Assister à un spectacle au Quai Des Brumes, ce bar emblématique de la contre-culture du Plateau Mont-Royal, fait toujours ressortir une tonne de souvenirs. Les bières après les répétitions de chorale, les premiers shows de Lhasa De Sela, alors inconnue. Le lieu est magnifique et il est plein d’histoires.

Lesamedi  4 novembre, Coup de cœur francophone nous a présenté deux jeunes autrices-compositrices très différentes musicalement, mais très complémentaires au fil d’arrivée.

Likouri est chanteuse, accordéoniste et compositrice à la tête d’un sextette acoustique. Elle aime raconter ses histoires de vie, plutôt tristes, mais avec beaucoup d’humour. Dès le départ, elle nous invite à entrer dans son « chaos organisé », nous parle de fuite, de whisky et de déni du paradis. 

Alors que ses monologues sont présentés en français québécois, ses chansons, elles, sont écrites en français de France. La musique est un mélange de valse musette, de tzigane, de klezmer, avec quelques saillies jazz. Accordéon, violon, violoncelle, contrebasse, clarinette et bandolim. Un joli mélange, que toutefois l’acoustique du bar ne permet pas d’apprécier pleinement.

+ + + +

### Liste des tâches
(1) D'après le compte rendu du concert, quels genres se mêlent dans la musique de Likouri ?
(2) Reproduisez fidèlement le passage du compte rendu du concert qui va de « Assister à un » jusqu'à « déni du paradis. ».
(3) Poursuivez le compte rendu du concert à partir de sa dernière phrase, s'il vous plaît.
Les données ci-après n'ont aucun lien avec le compte rendu du concert.

### Données brutes
+ + + +

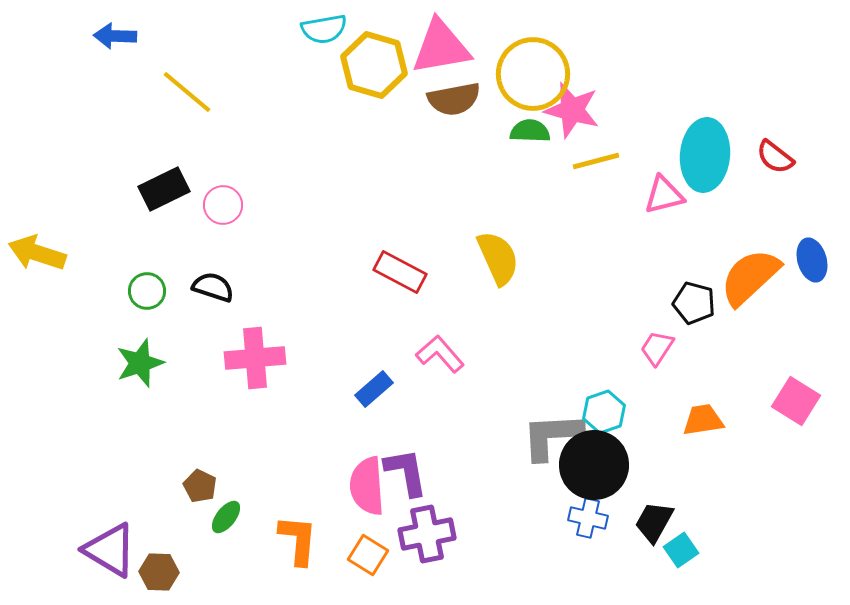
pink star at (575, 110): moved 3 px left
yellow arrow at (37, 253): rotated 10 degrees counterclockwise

+ + + +

### Réponses aux tâches
(1) La valse musette, le tzigane et le klezmer, avec quelques saillies jazz.

(2)
Assister à un spectacle au Quai Des Brumes, ce bar emblématique de la contre-culture du Plateau Mont-Royal, fait toujours ressortir une tonne de souvenirs. Les bières après les répétitions de chorale, les premiers shows de Lhasa De Sela, alors inconnue. Le lieu est magnifique et il est plein d’histoires.

Lesamedi  4 novembre, Coup de cœur francophone nous a présenté deux jeunes autrices-compositrices très différentes musicalement, mais très complémentaires au fil d’arrivée.

Likouri est chanteuse, accordéoniste et compositrice à la tête d’un sextette acoustique. Elle aime raconter ses histoires de vie, plutôt tristes, mais avec beaucoup d’humour. Dès le départ, elle nous invite à entrer dans son « chaos organisé », nous parle de fuite, de whisky et de déni du paradis.

(3)
Le spectacle reprend plusieurs chansons du seul album de Likouri, Aza ainsi que de nouvelles pièces, dont deux sont chantées dans un espagnol très convenable. 

Mais c’est surtout la personnalité de Likouri,  capable d’une grande autodérision, qui semble avoir gagné les cœurs. 

À la fin de la performance, elle a revêtu un keffieh, le foulard palestinien, pour exprimer son indignation face aux bombardements Israéliens sur Gaza et à l’apartheid qui y règne depuis des décennies. C’était bien senti. Sauf qu’elle n’a jamais parlé des morts israéliens du 7 octobre. Ce qui m’a laissé sur un malaise. 

Madame Autruche, alias Mélisande Archambault, a pris le relais, avec son violon et son trio de musiciens. Une musique folk, rock, atmosphérique, assortie de textes très personnels. 

J’ai découvert Madame Autruche l’été dernier dans un lieu très improbable: Ste-Rose du Nord, petit village sur le fjord du Saguenay, où elle se produisait dans un bar minuscule. J’ai été séduit par la proposition. Cette femme a construit une identité personnelle. 

Par la suite, j’ai appris que Mélisande Archambault a travaillé avec les groupes Canaille, Groenland et Les Royals Pickles. Et que Madame Autruche avait fait deux albums: Les Pentes Glissantes en 2019 et Réveillez-moi quand il fera beau en 2023.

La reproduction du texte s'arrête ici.